Kudos to the event organizers for mixing it up. After 30-ish minutes of readings a panel, consisting of Amitya Kumar, Jeffrey Lependorf, Colum McCann, and Anya Ulinich, sat down for a klatch on the role fear plays their work and in the works of artists in general.
Does fear initiate good art? McCann asked this question, and it's a good friggin' question. It reminded me of something I read about Henry Miller who suggested that experiences of poverty or dire straits or hard times (something like this) were essential if an author sincerely wished to grasp his deep emotional and psychological feelings, and that this act of reaching and self-discovery would provide sound, subliminal foundations of good story writing. Think of Tropic of Cancer...
So, can fear stand-in for Miller's destitution? The query lingered in the rhetorical realm. It may be a question that can only be answered on a case-by-case basis. Ulinich took an honest approach, noting that people of her generation have not experienced real fear and terror, and as such these emotions are not reflected in her (our, since we look to be the same age) generation, at least in this country. To quote:
"I actually feel kind of unqualified to talk about the topic of fear because, personally, [people of my generation] never had to feel real fear. Because I have never starved or lived in war-time my fears have all been sort of private. The biggest fear for people in the U.S. is the fear of your own moral failure...other than that, the fears are of disease and global warming, things that are out there but not after me daily."

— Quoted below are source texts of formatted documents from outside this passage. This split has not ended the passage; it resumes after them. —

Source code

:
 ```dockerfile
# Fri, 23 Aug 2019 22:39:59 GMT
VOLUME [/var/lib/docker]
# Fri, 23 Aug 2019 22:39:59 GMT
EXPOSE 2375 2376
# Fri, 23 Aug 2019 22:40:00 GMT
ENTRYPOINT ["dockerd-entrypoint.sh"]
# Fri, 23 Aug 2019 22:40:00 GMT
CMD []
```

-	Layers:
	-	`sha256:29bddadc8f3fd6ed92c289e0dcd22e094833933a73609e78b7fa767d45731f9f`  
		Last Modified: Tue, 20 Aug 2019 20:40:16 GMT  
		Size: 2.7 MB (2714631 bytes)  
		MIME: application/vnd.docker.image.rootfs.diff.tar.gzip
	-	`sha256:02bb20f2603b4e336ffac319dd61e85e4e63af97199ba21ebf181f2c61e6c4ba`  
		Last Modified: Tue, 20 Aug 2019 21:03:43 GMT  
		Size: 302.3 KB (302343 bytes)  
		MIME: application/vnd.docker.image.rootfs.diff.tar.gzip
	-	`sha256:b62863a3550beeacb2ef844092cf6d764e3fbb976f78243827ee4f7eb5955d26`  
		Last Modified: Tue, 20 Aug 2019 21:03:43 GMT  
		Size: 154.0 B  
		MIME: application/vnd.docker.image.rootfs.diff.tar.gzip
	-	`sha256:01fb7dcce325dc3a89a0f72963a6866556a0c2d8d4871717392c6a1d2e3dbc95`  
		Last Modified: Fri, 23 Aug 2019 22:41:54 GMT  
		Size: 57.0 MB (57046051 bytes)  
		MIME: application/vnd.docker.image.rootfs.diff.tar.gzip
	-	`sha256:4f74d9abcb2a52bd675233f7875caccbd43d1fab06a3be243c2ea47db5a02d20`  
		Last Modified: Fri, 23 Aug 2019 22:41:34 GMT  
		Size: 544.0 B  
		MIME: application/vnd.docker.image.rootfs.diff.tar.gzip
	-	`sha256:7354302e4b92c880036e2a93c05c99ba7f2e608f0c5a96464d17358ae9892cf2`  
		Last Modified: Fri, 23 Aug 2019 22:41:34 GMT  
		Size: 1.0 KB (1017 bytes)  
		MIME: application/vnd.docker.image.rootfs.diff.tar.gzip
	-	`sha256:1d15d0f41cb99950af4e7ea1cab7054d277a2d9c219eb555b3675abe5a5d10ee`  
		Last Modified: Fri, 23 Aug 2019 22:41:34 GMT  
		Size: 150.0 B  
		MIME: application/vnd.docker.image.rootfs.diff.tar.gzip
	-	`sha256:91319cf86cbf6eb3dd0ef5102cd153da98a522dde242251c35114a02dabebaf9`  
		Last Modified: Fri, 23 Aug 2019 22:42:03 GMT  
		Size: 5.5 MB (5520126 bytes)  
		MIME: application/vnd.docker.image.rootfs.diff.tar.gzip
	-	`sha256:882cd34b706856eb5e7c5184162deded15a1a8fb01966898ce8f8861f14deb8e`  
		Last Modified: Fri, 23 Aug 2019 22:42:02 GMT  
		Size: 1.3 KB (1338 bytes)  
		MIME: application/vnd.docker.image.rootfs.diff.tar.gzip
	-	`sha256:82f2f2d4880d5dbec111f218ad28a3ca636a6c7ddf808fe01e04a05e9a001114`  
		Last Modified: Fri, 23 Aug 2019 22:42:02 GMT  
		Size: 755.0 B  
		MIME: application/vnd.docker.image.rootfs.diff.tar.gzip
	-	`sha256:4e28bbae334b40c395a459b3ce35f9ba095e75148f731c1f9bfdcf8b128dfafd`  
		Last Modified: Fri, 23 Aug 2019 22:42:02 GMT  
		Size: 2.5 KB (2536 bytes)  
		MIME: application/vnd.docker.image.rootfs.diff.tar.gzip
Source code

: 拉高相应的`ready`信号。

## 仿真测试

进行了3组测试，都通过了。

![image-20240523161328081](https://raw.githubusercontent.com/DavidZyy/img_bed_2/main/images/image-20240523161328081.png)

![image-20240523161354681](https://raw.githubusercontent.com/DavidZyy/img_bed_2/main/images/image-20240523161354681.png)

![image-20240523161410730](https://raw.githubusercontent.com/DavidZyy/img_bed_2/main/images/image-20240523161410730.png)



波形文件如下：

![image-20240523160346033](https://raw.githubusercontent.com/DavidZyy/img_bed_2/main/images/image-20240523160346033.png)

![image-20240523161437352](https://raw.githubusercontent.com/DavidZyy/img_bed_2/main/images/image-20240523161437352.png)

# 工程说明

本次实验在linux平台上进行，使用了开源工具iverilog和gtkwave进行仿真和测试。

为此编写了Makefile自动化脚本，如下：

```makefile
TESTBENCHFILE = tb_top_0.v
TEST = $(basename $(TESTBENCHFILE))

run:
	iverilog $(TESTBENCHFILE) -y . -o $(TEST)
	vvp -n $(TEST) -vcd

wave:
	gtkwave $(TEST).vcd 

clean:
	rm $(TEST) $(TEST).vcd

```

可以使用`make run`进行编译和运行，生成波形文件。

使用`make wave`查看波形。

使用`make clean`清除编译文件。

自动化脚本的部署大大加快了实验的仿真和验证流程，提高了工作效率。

Picking up on this idea of how abject fear and terror are alien to the American experience (we, unlike some, are not accustomed to bombings being an everyday occurrence), Lependorf wondered how the American artist dealt with this, for lack of better phrasing, lack of tension. "I think it's harder for us [Americans] to understand the kind of art-making that comes from real, abject terror," Lependorf mused. "Most of us haven't really experienced it. If anything the greatest fear might be in attempting to create political art and it having no effect whatsoever. There's probably a greater fear of that than the actual fears expressed in a lot of political art."
Fear is certainly not a pervasive emotion in this country, at least fears of the same phenomena. My parents, living in a quiet Midwestern town, do not experience and struggle with the same fleeting thoughts I must deal with daily in a crowded, rush hour subway car: Can I kick out that window if there is an explosion or gas released? Can I even get to that window? Get me the f*** outta here! Okay, good, here's my stop.
I was just in New Orleans. Walking around the markets, perusing the artwork of local artists, images that just don't occur in New York City street art-flooded squares, helicopter rescues-were pervasive in the Crescent City. You won't see the same images in Denver or Miami.
McCann fired another thoughtful zinger. An important narrative point of departure stems from our first memories. And those memories, McCann said, are often of a frightful event. Generally our first stories of early childhood are ones that intersect with the theme of fear, from something that happened to us. "The beginning of memory is almost the beginning of fear," he posited.
Running with McCann's idea... I wonder, in a generation will cutting edge, expressive art and literature blossom from a New Orleans (and Diaspora) population whose first memories are that of floating corpses, scorching rooftops, and the confusion of living in a country whose government watched them drown for three days?